What are the stablecoin rules under MiCA?

EMTs and ARTs share MiCA’s general architecture but diverge sharply on reserve mechanics, supervisory responsibility, and redemption rules. The distinction matters for issuers because the capital and governance requirements for ARTs are substantially higher, which explains why every MiCA-authorised stablecoin to date is an EMT.

 

Requirement E-money token (EMT) Asset-referenced token (ART)
Reference asset Single fiat currency Basket of assets (currencies, commodities, etc.)
Issuer licence needed EMI or credit institution + whitepaper notification MiCA ART authorisation
Reserve backing Full liquid asset backing Reserve of assets required
Redemption right At par value in fiat, at any time At current market value of reserve assets
Interest to holders Prohibited under MiCA Prohibited under MiCA
Prudential supervisor National competent authority NCA (EBA for significant ARTs)
Status as of June 2026 Multiple authorised issuers (USDC, EURC, EURI, others) No authorised ART to date

The interest prohibition applies to both categories without exception. MiCA’s design explicitly prevents stablecoin issuers from competing with bank deposits on yield. For issuers accustomed to offering staking rewards or yield on stablecoin balances, this is a structural constraint, not a paperwork requirement.
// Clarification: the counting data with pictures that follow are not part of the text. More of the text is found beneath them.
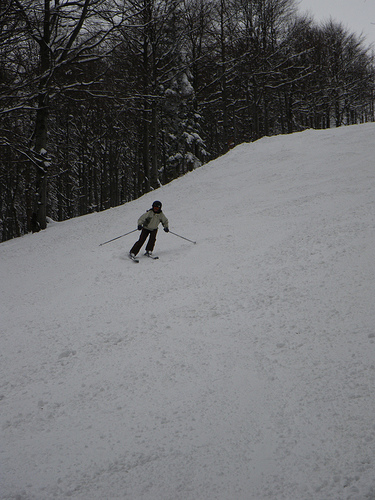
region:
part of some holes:
[171, 428, 221, 466]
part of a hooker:
[180, 233, 206, 246]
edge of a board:
[132, 255, 143, 261]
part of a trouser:
[141, 214, 157, 262]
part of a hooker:
[105, 233, 118, 247]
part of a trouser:
[144, 233, 151, 240]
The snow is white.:
[92, 351, 261, 456]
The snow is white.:
[125, 310, 346, 455]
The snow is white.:
[32, 306, 215, 413]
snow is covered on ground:
[175, 176, 367, 496]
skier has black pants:
[124, 227, 157, 242]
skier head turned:
[147, 199, 164, 209]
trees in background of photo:
[66, 85, 144, 198]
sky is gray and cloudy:
[295, 0, 350, 18]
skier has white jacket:
[137, 210, 159, 229]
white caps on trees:
[187, 131, 234, 158]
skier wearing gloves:
[154, 225, 172, 236]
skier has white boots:
[127, 255, 136, 263]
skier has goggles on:
[148, 201, 166, 210]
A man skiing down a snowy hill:
[94, 196, 199, 264]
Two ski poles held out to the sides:
[95, 221, 200, 246]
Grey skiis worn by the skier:
[126, 246, 161, 263]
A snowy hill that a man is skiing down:
[1, 119, 373, 498]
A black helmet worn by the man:
[149, 198, 163, 212]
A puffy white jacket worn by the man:
[133, 207, 172, 232]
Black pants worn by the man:
[127, 225, 158, 253]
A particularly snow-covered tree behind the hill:
[155, 45, 212, 173]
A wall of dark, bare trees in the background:
[0, 0, 374, 243]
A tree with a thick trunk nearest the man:
[9, 0, 104, 236]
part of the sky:
[345, 0, 361, 7]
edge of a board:
[129, 246, 146, 263]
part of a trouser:
[128, 189, 145, 255]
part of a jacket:
[151, 217, 166, 229]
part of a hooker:
[174, 228, 197, 248]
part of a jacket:
[152, 222, 164, 230]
How Shufti helps crypto businesses meet MiCA compliance

The hardest part of becoming an obliged entity under EU AML rules isn’t writing the policy. It’s running the programme at scale: KYC at onboarding across a global user base, PEP and sanctions screening for every client, ongoing transaction monitoring, and a Travel Rule-compliant transfer process all before your MiCA licence review starts.

Shufti’s crypto AML compliance solutions cover sanctions lists (OFAC, EU consolidated, UK HMT, UN), 1,200+ PEP and risk-categorised associate databases, and adverse media in 80+ languages. The same decisioning layer runs from onboarding through continuous monitoring, so CASPs maintain one audit trail rather than three vendor handoffs. For exchanges and custody providers onboarding clients across EU member states, Shufti supports 240+ countries and 10,000+ document types, including national identity documents across all 27 EU jurisdictions through a single API integration. Binance uses Shufti for non-Latin documents across global markets where accuracy requirements exceed standard solutions.

See how Shufti’s KYC and AML stack fits your MiCA compliance programme on real data. Book a Demo.

Frequently Asked Questions

What is MiCA regulation and who does it apply to?

MiCA (Regulation (EU) 2023/1114) is the EU's unified legal framework for crypto-asset issuers and service providers. It applies to any entity issuing crypto assets or providing crypto-asset services, exchanges, custody providers, portfolio managers, transfer services, and advisers to clients anywhere in the EU, regardless of where the entity is headquartered.

Who needs a MiCA licence to operate in the EU?

Any crypto-asset service provider serving EU clients after July 1, 2026 must hold a MiCA CASP authorisation from a national competent authority in an EU member state. Entities licensed under national law before December 30, 2024 could operate under an 18-month transitional arrangement, but that window closes on July 1, 2026 not extended.

Does MiCA crypto regulation apply to DeFi protocols?

MiCA explicitly excludes fully decentralised services with no identifiable issuer or intermediary. In practice, "fully decentralised" has a narrow meaning: a protocol with a governance token, a legal entity, or a treasury structure is unlikely to qualify for the exemption. ESMA continues to review the DeFi perimeter, and the exclusion should not be treated as a broad safe harbour without legal review.

What happens if a CASP misses the July 2026 deadline?

ESMA's April 2026 statement is clear: CASPs without MiCA authorisation must cease serving EU clients immediately after July 1, 2026. National competent authorities are expected to enforce against non-compliant firms. For affected clients, the practical consequences can include account restrictions, withdrawal delays, and loss of access to funds during an orderly wind-down.